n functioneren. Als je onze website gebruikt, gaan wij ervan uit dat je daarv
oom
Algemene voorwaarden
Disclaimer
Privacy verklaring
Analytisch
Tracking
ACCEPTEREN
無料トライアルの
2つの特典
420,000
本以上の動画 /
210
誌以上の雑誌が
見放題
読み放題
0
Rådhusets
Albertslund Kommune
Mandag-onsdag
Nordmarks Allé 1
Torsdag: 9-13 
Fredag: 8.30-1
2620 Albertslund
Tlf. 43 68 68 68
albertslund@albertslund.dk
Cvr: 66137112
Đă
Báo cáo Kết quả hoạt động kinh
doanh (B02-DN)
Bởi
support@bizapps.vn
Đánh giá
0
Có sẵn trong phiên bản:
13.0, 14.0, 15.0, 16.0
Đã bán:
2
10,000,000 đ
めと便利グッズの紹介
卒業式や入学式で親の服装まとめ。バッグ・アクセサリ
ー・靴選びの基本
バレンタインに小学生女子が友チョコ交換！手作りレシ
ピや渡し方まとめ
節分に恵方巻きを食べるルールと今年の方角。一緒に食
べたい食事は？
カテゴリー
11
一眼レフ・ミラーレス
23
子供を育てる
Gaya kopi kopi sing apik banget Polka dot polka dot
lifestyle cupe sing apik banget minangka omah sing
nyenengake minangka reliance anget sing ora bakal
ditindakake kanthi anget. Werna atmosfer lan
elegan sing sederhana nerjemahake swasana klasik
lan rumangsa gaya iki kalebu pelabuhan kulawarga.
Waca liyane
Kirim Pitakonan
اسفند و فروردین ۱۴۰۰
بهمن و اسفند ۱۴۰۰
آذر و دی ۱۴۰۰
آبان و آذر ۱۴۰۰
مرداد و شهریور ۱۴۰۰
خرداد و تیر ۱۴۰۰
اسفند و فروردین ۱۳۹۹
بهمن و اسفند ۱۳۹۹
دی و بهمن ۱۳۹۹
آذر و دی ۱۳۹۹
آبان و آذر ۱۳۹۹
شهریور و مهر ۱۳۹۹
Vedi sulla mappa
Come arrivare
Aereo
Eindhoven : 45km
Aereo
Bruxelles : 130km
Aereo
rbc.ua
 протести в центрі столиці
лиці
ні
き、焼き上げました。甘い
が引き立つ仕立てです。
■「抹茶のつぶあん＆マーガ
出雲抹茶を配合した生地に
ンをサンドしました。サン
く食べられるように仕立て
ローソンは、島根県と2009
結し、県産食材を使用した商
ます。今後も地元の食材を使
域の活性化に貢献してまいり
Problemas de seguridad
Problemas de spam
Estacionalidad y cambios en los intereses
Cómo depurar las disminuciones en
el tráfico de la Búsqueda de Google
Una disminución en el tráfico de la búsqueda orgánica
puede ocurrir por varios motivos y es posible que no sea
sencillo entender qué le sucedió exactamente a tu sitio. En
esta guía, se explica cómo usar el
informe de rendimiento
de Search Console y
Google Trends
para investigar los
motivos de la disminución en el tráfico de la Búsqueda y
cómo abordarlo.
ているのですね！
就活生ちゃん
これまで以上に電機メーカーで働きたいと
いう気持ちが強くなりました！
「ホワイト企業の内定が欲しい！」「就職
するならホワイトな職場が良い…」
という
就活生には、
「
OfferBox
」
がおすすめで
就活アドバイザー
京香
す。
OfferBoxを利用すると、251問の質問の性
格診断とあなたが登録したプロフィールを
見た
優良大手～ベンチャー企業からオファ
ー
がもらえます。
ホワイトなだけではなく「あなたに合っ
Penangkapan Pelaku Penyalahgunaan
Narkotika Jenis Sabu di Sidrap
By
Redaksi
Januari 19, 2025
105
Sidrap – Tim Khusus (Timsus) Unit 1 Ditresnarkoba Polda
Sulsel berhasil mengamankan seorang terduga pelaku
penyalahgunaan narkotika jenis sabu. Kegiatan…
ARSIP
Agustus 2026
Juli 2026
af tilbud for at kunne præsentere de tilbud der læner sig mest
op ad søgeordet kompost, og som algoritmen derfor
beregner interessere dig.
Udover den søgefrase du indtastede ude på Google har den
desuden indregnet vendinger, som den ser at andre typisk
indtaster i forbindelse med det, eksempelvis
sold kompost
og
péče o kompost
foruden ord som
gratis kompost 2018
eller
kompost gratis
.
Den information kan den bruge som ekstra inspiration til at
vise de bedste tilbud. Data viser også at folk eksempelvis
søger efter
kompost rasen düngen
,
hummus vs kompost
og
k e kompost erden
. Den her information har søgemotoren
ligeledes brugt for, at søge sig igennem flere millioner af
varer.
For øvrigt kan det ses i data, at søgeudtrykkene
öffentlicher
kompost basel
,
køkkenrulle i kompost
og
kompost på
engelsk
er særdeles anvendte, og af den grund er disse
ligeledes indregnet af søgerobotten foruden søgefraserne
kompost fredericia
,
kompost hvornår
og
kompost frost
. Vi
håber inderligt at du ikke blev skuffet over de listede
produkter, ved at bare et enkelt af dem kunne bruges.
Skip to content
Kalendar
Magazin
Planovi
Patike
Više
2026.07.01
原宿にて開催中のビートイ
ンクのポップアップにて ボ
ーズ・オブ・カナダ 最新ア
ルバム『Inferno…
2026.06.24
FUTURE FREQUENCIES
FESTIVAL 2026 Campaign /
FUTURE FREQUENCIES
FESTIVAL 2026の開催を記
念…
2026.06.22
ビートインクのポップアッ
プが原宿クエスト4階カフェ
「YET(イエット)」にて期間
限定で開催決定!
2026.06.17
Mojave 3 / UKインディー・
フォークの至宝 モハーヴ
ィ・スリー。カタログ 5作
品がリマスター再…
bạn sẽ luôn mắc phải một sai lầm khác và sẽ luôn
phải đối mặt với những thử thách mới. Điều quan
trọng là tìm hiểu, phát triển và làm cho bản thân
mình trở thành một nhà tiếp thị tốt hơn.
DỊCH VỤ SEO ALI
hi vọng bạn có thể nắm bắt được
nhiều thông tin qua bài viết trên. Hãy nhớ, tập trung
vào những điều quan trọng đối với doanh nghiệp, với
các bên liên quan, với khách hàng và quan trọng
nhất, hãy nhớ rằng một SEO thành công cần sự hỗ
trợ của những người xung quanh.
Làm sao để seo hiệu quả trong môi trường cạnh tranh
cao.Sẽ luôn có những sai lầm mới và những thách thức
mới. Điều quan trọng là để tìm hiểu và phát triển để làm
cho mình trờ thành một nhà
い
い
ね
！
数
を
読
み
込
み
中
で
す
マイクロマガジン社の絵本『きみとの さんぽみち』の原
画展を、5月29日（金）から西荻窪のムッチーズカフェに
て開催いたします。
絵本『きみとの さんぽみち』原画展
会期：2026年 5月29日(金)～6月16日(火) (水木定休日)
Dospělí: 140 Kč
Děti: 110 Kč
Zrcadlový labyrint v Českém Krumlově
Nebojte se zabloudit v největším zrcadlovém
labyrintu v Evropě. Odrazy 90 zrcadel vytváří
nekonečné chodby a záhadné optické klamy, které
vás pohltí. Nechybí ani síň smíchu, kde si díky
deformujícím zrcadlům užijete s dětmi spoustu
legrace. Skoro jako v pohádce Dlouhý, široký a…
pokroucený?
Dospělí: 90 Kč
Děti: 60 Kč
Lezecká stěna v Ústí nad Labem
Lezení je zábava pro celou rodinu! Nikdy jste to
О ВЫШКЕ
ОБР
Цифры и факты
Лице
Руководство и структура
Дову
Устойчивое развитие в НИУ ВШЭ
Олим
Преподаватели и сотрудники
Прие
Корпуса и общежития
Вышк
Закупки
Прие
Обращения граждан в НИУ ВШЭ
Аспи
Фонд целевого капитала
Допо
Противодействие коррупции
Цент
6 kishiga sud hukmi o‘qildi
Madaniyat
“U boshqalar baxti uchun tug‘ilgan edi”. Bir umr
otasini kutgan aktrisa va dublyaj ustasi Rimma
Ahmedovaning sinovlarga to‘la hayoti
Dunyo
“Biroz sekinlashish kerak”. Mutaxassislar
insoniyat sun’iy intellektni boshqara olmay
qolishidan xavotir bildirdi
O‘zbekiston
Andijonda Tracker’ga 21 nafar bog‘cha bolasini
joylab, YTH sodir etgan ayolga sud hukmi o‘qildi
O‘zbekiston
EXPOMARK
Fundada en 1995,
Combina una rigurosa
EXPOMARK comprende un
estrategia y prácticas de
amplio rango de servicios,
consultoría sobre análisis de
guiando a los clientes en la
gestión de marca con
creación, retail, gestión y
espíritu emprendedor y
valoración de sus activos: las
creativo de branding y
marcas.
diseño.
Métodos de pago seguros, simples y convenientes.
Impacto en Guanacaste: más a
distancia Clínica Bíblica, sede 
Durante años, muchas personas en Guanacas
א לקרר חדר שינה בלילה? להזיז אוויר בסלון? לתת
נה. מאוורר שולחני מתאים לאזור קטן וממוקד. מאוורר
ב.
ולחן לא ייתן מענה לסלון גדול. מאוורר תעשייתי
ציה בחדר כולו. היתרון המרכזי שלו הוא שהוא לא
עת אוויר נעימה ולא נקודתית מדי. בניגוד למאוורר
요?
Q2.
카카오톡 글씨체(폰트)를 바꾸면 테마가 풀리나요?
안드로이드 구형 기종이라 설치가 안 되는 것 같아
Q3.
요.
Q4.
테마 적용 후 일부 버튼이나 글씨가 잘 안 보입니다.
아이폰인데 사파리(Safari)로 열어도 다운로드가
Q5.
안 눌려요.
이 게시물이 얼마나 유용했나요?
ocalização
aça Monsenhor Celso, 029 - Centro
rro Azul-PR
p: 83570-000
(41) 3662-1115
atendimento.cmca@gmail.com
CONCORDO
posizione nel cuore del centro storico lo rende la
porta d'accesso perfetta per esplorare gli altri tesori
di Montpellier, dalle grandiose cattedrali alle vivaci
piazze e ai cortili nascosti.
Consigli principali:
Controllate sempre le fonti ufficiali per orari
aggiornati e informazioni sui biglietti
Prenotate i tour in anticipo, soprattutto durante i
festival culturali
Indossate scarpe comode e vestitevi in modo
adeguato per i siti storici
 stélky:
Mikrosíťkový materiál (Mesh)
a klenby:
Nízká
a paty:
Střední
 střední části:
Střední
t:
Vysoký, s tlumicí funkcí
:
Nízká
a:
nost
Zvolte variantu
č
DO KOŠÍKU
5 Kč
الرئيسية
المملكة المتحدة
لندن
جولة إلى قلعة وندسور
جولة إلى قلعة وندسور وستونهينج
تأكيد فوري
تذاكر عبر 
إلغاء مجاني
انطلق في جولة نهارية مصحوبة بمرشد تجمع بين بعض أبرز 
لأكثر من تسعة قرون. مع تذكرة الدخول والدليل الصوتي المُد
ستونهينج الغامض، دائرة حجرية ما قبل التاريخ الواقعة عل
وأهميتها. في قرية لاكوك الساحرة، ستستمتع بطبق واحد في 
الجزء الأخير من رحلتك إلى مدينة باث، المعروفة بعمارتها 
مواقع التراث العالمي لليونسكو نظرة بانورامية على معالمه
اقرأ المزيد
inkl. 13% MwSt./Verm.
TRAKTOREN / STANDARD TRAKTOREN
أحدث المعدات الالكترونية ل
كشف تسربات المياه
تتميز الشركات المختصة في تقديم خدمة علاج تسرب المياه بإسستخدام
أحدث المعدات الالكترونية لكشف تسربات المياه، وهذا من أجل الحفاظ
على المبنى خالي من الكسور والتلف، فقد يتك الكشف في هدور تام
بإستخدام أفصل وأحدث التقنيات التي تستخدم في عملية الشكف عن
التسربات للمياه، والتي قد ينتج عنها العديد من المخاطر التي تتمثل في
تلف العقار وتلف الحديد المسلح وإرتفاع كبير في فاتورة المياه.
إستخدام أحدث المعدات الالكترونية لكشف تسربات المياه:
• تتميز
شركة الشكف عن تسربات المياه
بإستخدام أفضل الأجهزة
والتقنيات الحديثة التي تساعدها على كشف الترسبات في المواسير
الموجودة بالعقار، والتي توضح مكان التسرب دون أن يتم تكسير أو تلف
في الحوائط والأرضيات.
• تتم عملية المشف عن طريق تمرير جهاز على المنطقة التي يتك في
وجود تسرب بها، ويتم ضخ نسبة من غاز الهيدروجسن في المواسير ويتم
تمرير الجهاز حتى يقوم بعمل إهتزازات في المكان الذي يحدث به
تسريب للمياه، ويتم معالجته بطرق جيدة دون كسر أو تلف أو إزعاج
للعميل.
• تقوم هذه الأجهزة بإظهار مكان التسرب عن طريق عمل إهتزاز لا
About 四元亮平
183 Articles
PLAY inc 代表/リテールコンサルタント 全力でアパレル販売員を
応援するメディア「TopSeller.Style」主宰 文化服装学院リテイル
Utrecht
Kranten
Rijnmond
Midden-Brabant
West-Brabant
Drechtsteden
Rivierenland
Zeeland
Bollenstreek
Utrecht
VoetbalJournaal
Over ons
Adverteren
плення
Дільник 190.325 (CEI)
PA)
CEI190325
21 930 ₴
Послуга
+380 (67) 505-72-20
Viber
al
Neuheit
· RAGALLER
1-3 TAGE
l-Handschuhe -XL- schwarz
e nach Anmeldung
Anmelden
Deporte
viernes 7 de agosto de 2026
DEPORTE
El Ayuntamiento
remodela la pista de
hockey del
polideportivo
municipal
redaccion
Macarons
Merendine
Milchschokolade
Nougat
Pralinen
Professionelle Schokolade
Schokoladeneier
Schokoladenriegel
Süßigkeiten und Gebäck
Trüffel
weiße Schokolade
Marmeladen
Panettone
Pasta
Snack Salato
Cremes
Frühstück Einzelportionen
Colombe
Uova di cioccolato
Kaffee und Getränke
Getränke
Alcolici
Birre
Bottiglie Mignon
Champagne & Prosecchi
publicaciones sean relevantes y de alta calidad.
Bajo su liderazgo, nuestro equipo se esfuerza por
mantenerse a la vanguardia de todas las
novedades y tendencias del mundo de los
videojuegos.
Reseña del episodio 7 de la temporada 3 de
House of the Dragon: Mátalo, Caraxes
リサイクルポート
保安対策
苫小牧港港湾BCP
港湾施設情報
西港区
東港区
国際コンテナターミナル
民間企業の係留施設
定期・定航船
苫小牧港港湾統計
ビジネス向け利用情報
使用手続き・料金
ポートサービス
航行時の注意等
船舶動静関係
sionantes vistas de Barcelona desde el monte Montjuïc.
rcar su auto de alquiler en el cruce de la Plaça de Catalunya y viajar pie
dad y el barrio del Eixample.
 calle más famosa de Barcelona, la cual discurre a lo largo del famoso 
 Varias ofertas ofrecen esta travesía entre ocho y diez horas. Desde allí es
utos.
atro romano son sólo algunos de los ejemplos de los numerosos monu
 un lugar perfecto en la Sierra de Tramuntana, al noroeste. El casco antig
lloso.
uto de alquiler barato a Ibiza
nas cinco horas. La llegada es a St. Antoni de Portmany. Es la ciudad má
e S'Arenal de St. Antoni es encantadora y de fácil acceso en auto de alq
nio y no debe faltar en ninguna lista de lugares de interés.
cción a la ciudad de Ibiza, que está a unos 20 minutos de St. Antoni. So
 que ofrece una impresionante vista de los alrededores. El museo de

++++++++

→ **YOUR TASK**: Your response must be one number, namely how many lines of the data contain the string "اسفند".

→ **REPLY**: 4